Kuşkusuz, insanın kendi iradesi ve tercihi dışında bela ve musibetle karşılaşma durumu da vardır. Bu durumda sergilenecek tavır, istircâ’ ayetindeki “innâ lillâh ve innâ ileyhi râciûn” (Bakara 2/156) ifadesiyle işaret edilen sabır, metanet ve teslimiyet tavrıdır. Bu tavır insanın hamlığını alır, manen arındırır ve ahlaki kişiliği olgunlaştırır. Kaldı ki birçok hadiste küçük ya da büyük her bir musibetin, sabır ve metanetle karşılanması halinde günahlara kefaret sayılacağı da vurgulanır.
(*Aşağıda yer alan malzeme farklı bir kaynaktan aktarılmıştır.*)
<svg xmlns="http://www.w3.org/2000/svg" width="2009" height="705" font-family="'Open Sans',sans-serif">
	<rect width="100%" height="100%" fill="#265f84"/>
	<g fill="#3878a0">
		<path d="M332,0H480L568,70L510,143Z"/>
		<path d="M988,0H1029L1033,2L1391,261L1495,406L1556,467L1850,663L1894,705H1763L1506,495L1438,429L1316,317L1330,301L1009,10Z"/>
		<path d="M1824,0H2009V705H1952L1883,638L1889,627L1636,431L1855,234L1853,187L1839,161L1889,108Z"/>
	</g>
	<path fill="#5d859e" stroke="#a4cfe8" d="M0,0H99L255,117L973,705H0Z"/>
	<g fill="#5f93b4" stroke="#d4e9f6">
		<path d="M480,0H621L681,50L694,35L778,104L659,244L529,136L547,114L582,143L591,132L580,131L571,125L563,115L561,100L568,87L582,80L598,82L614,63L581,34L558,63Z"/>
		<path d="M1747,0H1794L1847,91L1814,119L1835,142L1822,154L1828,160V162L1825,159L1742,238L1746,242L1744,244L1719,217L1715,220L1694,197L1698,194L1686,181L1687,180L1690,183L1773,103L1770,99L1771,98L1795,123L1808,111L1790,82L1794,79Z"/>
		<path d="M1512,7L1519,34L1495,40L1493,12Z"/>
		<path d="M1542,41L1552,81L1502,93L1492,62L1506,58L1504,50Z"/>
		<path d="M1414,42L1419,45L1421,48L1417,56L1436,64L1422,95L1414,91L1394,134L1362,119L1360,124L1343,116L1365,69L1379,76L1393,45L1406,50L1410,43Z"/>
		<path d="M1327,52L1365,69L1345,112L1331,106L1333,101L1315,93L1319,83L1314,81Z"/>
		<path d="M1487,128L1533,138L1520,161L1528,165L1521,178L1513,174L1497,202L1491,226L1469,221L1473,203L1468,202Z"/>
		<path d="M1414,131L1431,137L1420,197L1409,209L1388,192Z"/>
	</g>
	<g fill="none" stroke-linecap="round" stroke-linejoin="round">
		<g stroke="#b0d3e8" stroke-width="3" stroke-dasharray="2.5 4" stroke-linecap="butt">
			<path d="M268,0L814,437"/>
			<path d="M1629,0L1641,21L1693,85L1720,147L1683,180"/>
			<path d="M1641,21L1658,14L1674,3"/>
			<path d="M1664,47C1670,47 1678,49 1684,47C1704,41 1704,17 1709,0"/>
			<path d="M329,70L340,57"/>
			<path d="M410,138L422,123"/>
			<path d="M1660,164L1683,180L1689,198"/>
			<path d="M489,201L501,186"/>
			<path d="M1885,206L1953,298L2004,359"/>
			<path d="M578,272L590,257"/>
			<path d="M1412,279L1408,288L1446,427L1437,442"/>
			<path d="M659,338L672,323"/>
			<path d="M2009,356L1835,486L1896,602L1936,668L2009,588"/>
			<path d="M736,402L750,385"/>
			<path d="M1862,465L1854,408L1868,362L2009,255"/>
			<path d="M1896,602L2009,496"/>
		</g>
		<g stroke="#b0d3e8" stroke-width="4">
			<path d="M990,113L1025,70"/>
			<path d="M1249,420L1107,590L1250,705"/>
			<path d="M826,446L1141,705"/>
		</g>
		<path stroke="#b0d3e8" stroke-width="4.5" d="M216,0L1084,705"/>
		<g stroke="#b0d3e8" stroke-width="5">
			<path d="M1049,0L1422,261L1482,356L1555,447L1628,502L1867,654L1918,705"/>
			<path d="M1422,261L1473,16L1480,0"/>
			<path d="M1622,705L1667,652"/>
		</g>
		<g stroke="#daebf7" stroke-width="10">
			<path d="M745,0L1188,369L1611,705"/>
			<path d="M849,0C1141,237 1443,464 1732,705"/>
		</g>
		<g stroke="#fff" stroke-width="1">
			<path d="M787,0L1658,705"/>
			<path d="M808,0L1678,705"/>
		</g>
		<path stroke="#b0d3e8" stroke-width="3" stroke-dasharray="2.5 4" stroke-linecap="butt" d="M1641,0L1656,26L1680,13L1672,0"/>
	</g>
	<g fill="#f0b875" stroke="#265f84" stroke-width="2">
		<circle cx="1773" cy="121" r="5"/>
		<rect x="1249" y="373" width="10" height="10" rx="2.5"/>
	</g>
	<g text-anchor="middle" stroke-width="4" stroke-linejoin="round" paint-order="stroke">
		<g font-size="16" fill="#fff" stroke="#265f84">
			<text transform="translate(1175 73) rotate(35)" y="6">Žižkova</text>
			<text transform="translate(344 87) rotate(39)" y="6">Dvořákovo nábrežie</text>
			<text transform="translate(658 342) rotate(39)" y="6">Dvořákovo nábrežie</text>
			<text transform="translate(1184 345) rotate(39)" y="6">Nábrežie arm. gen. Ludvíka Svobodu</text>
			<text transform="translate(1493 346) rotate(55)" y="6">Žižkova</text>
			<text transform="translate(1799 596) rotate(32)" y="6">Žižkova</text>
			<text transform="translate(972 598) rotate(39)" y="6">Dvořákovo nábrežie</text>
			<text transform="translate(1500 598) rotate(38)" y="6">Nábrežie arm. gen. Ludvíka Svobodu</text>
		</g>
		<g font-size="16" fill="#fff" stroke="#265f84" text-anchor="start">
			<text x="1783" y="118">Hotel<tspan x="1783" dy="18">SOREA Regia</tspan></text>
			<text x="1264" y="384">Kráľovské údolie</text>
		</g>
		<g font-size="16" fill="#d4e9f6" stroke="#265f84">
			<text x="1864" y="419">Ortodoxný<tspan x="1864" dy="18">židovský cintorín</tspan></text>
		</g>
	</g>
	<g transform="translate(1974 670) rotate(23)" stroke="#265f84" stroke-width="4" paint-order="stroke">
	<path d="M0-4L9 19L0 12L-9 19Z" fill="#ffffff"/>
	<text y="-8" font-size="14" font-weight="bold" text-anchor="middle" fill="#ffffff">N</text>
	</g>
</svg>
Burada söz konusu olan kefaretin belki de en önemli veçhesi musibet ve belanın akıllanma, arınma ve olgunlaşmaya vesile olmasıdır. Kaldı ki “belâ” mutlak manada sıkıntı, dert, musibet manası taşımaz. Kur’an kimi belaları “güzel, hoş bela” (belâ-i hasen) diye tanımlar (Enfâl 8/17).
Öte yandan, bir hadiste, en şiddetli belalara uğrayanların peygamberler ve onlara en çok benzeyen kimseler oldukları vurgulanır (Tirmizî, “Zühd” 56; İbn Mâce, “Fiten” 23). Bunun böyle olması gayet doğaldır. Çünkü insanın gerçek şahsiyeti “bela” (deneme) ve “ibtila” (denenme) halinde ortaya çıkar. Deri için tabaklanma neyse insan için bela ve ibtila da odur; altın ateşte, insan mihnette belli olur. Ahlâkî duyarlılıkla düşünüldüğünde, her nimet bir bela, her bela da bir anlamda nimet sayılmalı, kemal sahibi olmayı önemseyen her insan bela-nimet dengesini hem sabreden hem şükreden kul olarak kurmalı, ayrıca müşterisi olduğu bela ve musibeti bir taraftan manevi arınmaya vesile kılmalı, bir taraftan da bile isteye yanlışta ısrar ederek musibete müşteri olmamak gerektiği hususunda aklını başına toplamalıdır.